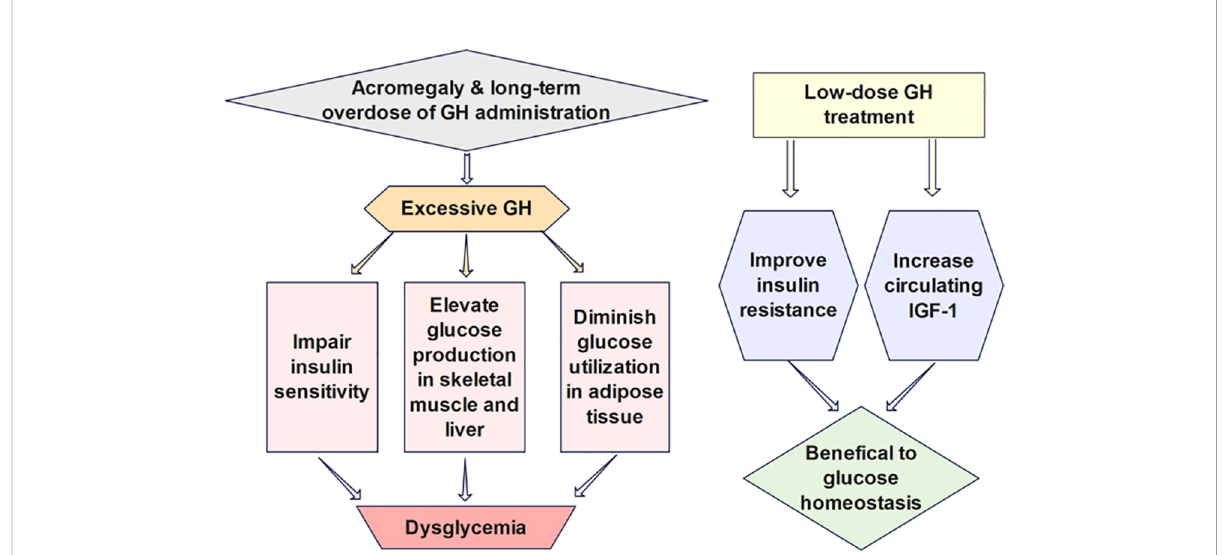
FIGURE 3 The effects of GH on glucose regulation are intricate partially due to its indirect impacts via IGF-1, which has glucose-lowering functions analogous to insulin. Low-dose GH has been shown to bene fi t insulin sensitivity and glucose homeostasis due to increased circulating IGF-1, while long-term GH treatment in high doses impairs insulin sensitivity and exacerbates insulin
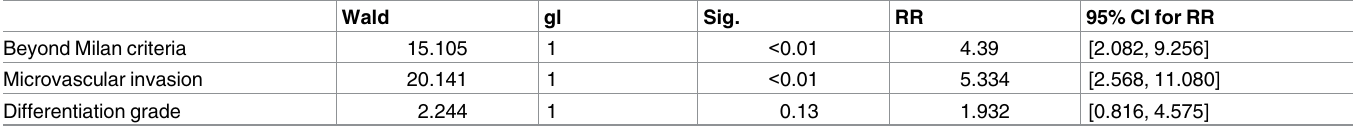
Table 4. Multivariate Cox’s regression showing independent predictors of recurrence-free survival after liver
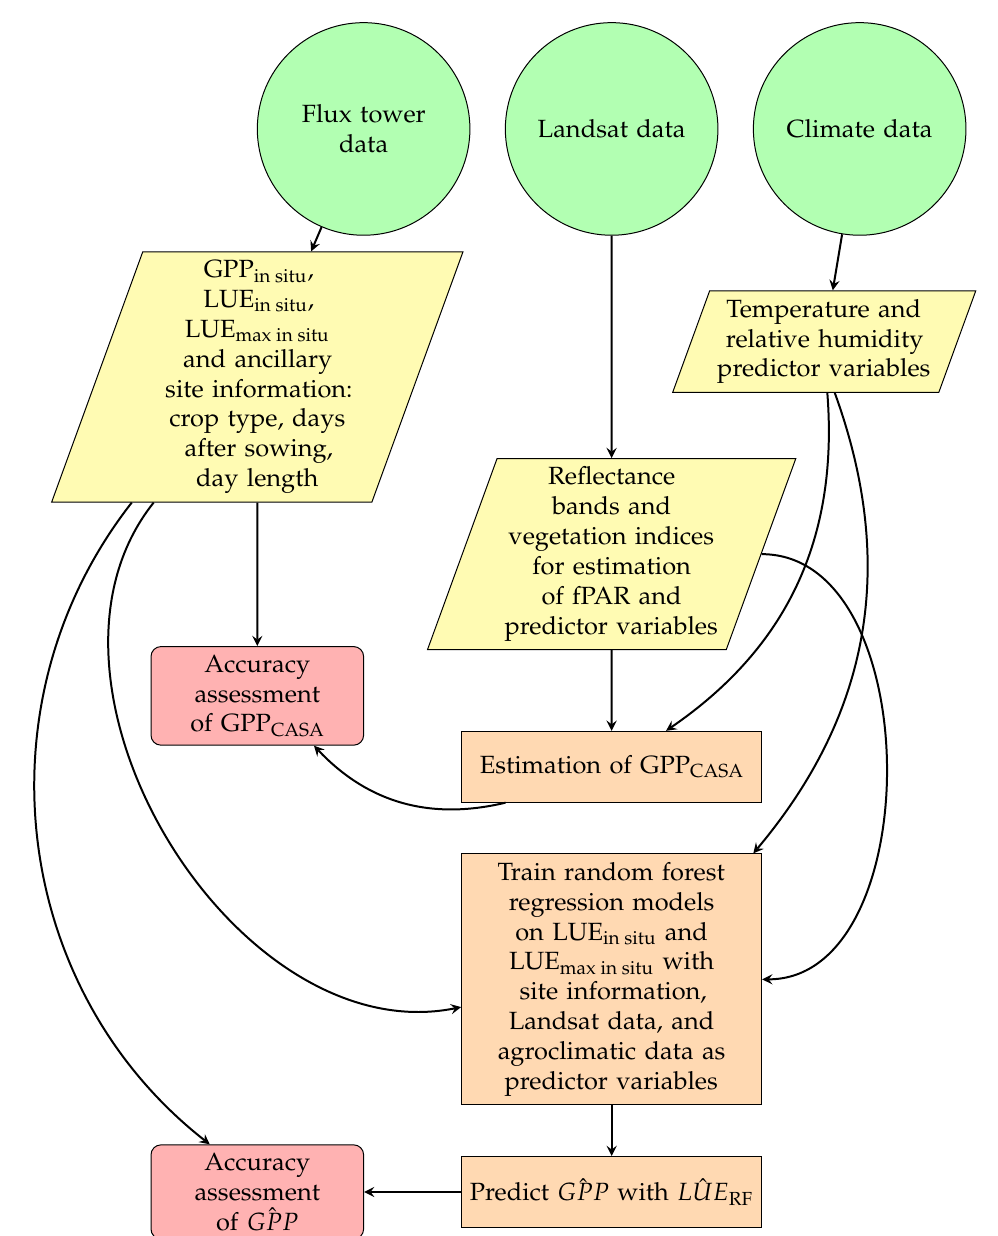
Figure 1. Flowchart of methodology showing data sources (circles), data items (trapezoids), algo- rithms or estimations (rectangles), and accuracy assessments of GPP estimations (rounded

### Task goal
Everything above except the pictures needs to be reproduced exactly.

### Task answer
FIGURE 3 The effects of GH on glucose regulation are intricate partially due to its indirect impacts via IGF-1, which has glucose-lowering functions analogous to insulin. Low-dose GH has been shown to bene fi t insulin sensitivity and glucose homeostasis due to increased circulating IGF-1, while long-term GH treatment in high doses impairs insulin sensitivity and exacerbates insulin
Table 4. Multivariate Cox’s regression showing independent predictors of recurrence-free survival after liver
Figure 1. Flowchart of methodology showing data sources (circles), data items (trapezoids), algo- rithms or estimations (rectangles), and accuracy assessments of GPP estimations (rounded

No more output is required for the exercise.